INPUT DATA:

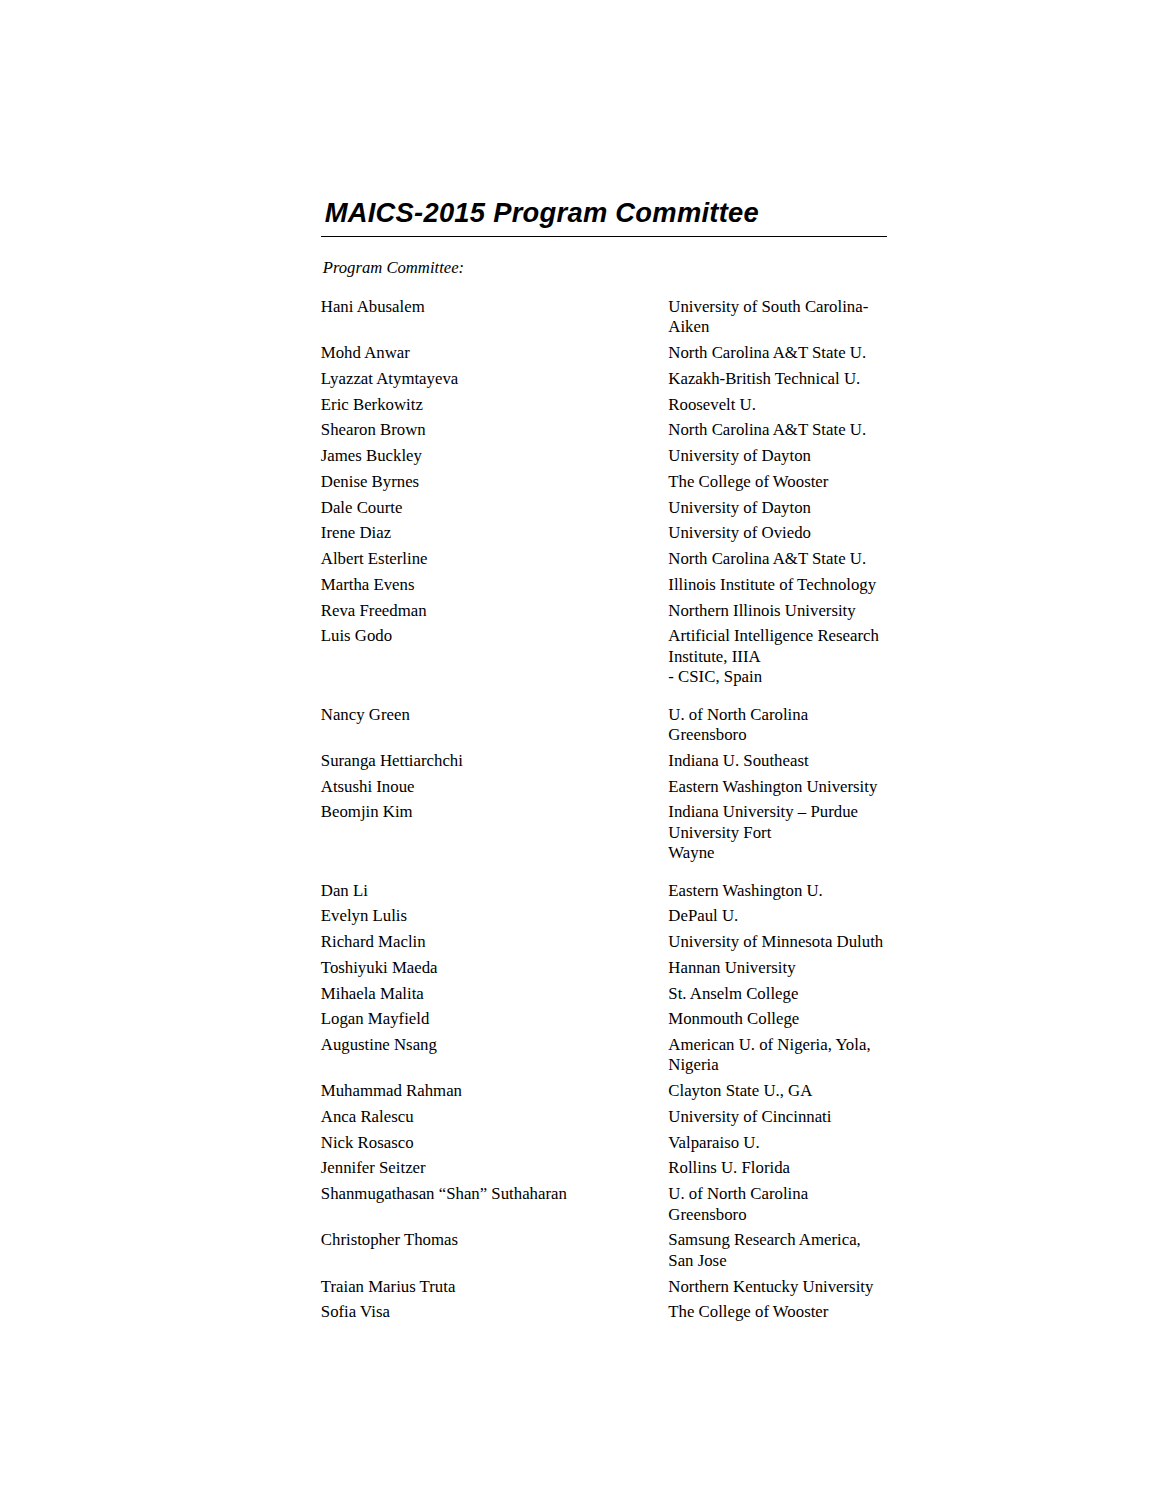MAICS-2015 Program Committee
Program Committee:
| Hani Abusalem | University of South Carolina-Aiken |
| Mohd Anwar | North Carolina A&T State U. |
| Lyazzat Atymtayeva | Kazakh-British Technical U. |
| Eric Berkowitz | Roosevelt U. |
| Shearon Brown | North Carolina A&T State U. |
| James Buckley | University of Dayton |
| Denise Byrnes | The College of Wooster |
| Dale Courte | University of Dayton |
| Irene Diaz | University of Oviedo |
| Albert Esterline | North Carolina A&T State U. |
| Martha Evens | Illinois Institute of Technology |
| Reva Freedman | Northern Illinois University |
| Luis Godo | Artificial Intelligence Research Institute, IIIA - CSIC, Spain |
| Nancy Green | U. of North Carolina Greensboro |
| Suranga Hettiarchchi | Indiana U. Southeast |
| Atsushi Inoue | Eastern Washington University |
| Beomjin Kim | Indiana University – Purdue University Fort Wayne |
| Dan Li | Eastern Washington U. |
| Evelyn Lulis | DePaul U. |
| Richard Maclin | University of Minnesota Duluth |
| Toshiyuki Maeda | Hannan University |
| Mihaela Malita | St. Anselm College |
| Logan Mayfield | Monmouth College |
| Augustine Nsang | American U. of Nigeria, Yola, Nigeria |
| Muhammad Rahman | Clayton State U., GA |
| Anca Ralescu | University of Cincinnati |
| Nick Rosasco | Valparaiso U. |
| Jennifer Seitzer | Rollins U. Florida |
| Shanmugathasan “Shan” Suthaharan | U. of North Carolina Greensboro |
| Christopher Thomas | Samsung Research America, San Jose |
| Traian Marius Truta | Northern Kentucky University |
| Sofia Visa | The College of Wooster |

WORK TASK: Please copy every line of the material that contains the word "Indiana".

ANSWER TO THIS EXERCISE:
| Suranga Hettiarchchi | Indiana U. Southeast |
| Beomjin Kim | Indiana University – Purdue University Fort Wayne |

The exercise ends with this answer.